«Я довольно скептически к этому отнесся, потому что такие свертки я брал с собой почти каждый день и ничего не находил. Тем свертком, который мне передала М. И. Бабанова, оказалась “Таня”, и когда на другой день она меня спросила: “Ну как?” — я сказал, что, по-моему, эту пьесу возможно взять для работы… Нам обоим показалось (этот разговор происходил чуть ли не во время спектакля), что в этой пьесе есть ряд моментов интересных и привлекательных, а также и ряд моментов слабых. Нам показалось, что сильная сторона этой пьесы — это ее несомненная искренность даже там, где автор ошибается, ее несомненная лиричность; это попытка осветить жизнь человека, зайдя как бы с тыла, за кулисы этой жизни, потому что обычно и чаше всего мы видим в современных пьесах разные поступки людей, когда один взрывает мост, другой вредит, третий свершает геройский поступок и т. д., но мы не видим в них, каким образом люди к этому пришли, какие процессы в их личной жизни привели к тому, что одни стали вредителями и диверсантами, а другие героями… Поэтому нам показалось, что это попытка приоткрыть жизнь человека с ее интимной стороны, с личной стороны… — что в этой попытке и заключается достоинство пьесы.
{231}
Но, с другой стороны, было видно, что в пьесе есть налет сентиментальности, с которым придется бороться… что в пьесе есть ложность некоторых образов… а также действительно и наличие слабости второй половины пьесы»[216].«Да, так построена пьеса, и я это делал сознательно, — воскликнет Арбузов полемически в “Споре о "Тане"”. — Вторая половина пьесы — совсем другой ритм, другой характер композиции. Ее, может быть, должен оформлять другой художник»[217].

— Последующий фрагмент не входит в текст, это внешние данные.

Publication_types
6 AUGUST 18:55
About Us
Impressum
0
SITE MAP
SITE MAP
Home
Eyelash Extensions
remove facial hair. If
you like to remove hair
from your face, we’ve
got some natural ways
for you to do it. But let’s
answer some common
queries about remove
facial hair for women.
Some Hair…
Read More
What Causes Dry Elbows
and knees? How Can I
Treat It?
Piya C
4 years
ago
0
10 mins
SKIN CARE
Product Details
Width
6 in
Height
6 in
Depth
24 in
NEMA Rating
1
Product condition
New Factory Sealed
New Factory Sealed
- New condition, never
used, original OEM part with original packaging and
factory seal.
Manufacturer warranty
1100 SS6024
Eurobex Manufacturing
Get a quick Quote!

Режиссер мыслил себе пьесу как единую психологическую драму, реализующуюся в подробностях жизни. «Помните, что они члены профсоюза», — не раз осаживал Лобанов актерский наигрыш. Автор же полагал, что он написал нечто другое: романтическую историю, где извечная условность приемов должна выразить современное содержание.

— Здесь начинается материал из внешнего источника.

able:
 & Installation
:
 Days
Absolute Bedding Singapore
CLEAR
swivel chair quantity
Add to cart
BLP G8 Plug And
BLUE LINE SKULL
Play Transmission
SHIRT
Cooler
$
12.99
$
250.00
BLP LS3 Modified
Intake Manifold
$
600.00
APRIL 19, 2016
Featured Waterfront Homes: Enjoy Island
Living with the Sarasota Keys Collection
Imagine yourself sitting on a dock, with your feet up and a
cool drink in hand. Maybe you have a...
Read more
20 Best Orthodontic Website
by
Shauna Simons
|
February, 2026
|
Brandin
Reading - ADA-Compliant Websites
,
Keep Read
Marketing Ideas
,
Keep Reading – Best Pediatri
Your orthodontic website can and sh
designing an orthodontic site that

Лобанову казалось, что «Таня» приносит свою человеческую жизненную ноту в театр современности, позволяет «из-за кулис» взглянуть на героев «производственных» погодинских пьес. Арбузову казалось, что хроникальной беглости зарисовок «производственных» пьес он противополагает прекрасный и вечный Театр — его игру страстей и его поучительность.
Если бы не «Город на заре», сыгранный студией, которую потом стали называть «Арбузовской» (премьера состоялась перед самой войной — 5 февраля 1941 года), то претензии Арбузова на «романтизм», пожалуй, так и остались бы невнятными. «Так он писал темно и вяло… что романтизмом мы зовем». Но одновременно с «Таней» — у кого-нибудь на квартире, в школьном здании, пустеющем по вечерам, наконец, в клубе в одном из переулков у Петровки — творилась та самая «вторая пьеса», в которую, по мысли автора, должна была окунуться Таня, покинув тесные пределы арбатского квартирного мирка. Творилась всеми студийцами сообща — каждый сочинял образ, рассказывал, кого бы он лично хотел сыграть. Потом из этих отдельных судеб складывалась пьеса.

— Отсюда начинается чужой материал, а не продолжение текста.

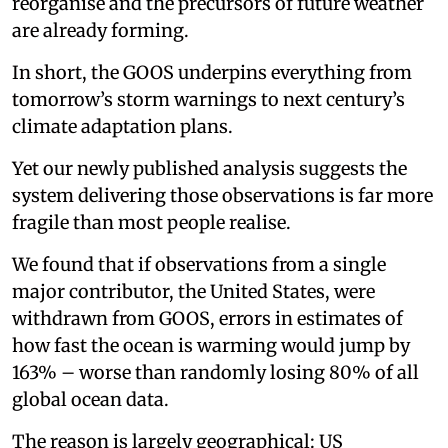
reorganise and the precursors of future weather
are already forming.
In short, the GOOS underpins everything from
tomorrow’s storm warnings to next century’s
climate adaptation plans.
Yet our newly published analysis suggests the
system delivering those observations is far more
fragile than most people realise.
We found that if observations from a single
major contributor, the United States, were
withdrawn from GOOS, errors in estimates of
how fast the ocean is warming would jump by
163% – worse than randomly losing 80% of all
global ocean data.
The reason is largely geographical: US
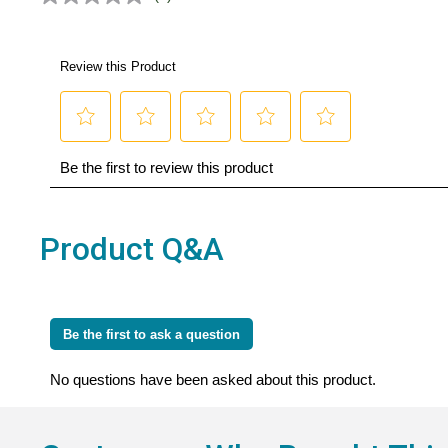
No
rating
value.
Same
page
link.
Product Q&A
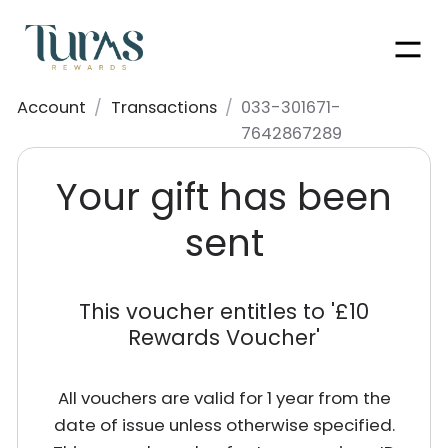
Men
Account
/
Transactions
/
033-301671-
7642867289
Your gift has been
sent
This voucher entitles to '
£10
Rewards Voucher
'
All vouchers are valid for 1 year from the
date of issue unless otherwise specified.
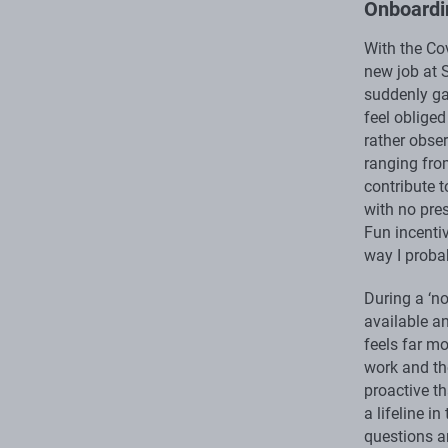
Onboardi
With the Co
new job at S
suddenly ga
feel oblige
rather obser
ranging fro
contribute t
with no pre
Fun incentiv
way I proba
During a ‘n
available a
feels far mo
work and th
proactive th
a lifeline i
questions a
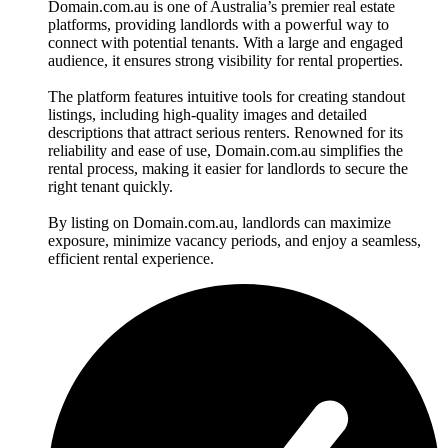
Domain.com.au is one of Australia’s premier real estate
platforms, providing landlords with a powerful way to
connect with potential tenants. With a large and engaged
audience, it ensures strong visibility for rental properties.
The platform features intuitive tools for creating standout
listings, including high-quality images and detailed
descriptions that attract serious renters. Renowned for its
reliability and ease of use, Domain.com.au simplifies the
rental process, making it easier for landlords to secure the
right tenant quickly.
By listing on Domain.com.au, landlords can maximize
exposure, minimize vacancy periods, and enjoy a seamless,
efficient rental experience.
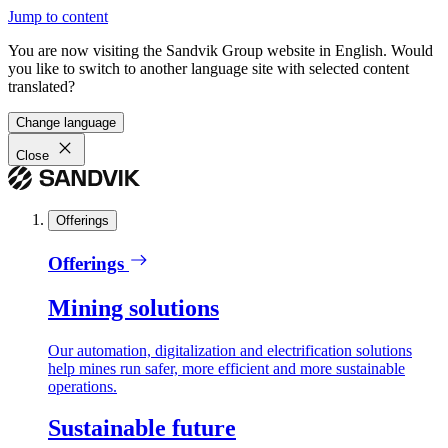
Jump to content
You are now visiting the Sandvik Group website in English. Would
you like to switch to another language site with selected content
translated?
Change language
Close
Offerings
Offerings
Mining solutions
Our automation, digitalization and electrification solutions
help mines run safer, more efficient and more sustainable
operations.
Sustainable future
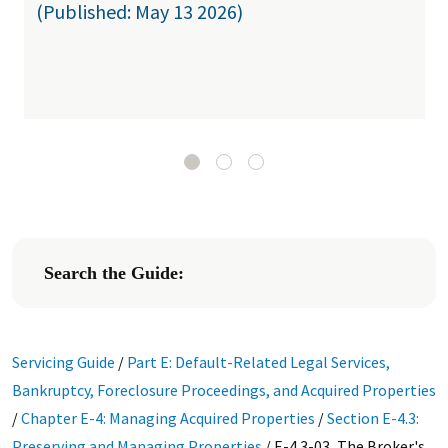
(Published: May 13 2026)
Search the Guide:
Servicing Guide
/
Part E: Default-Related Legal Services,
Bankruptcy, Foreclosure Proceedings, and Acquired Properties
/
Chapter E-4: Managing Acquired Properties
/
Section E-4.3:
Preserving and Managing Properties
/
E-4.3-03, The Broker's,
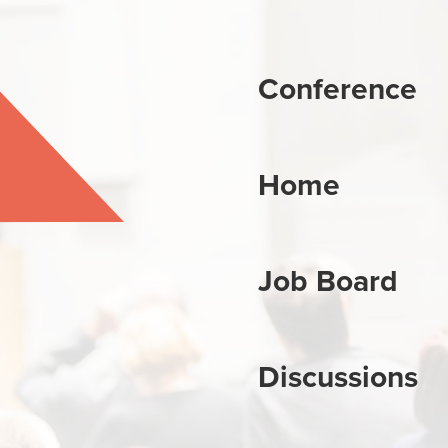
Conference
Home
Job Board
Discussions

Нужды нет, что сюжетные мотивы этой коллективной пьесы — вредительство, трусость, геройство — были общим местом всей тогдашней драматургии. Нужды нет, что романтика этого спектакля — романтика дальних дорог, освоения Дальнего Востока, тяжелой работы, осененной, как радугой, стройными воздушными очертаниями будущего города, — будет на самой высокой ноте оборвана войной и канет навсегда.
Сама эта мечта, это настроение, этот порыв молодежи в будущее существовали, были подлинной эмоцией эпохи, имели имя. Арбузов назвал несуществующий город, на строительство которого попадает Таня, «Стаьград». Поэт экрана Довженко поименует его «Аэроград». Реалист Герасимов даст своему молодежному фильму документальный заголовок: «Комсомольск». Студийцы — самые юные и романтические — назовут свой спектакль «Город на заре».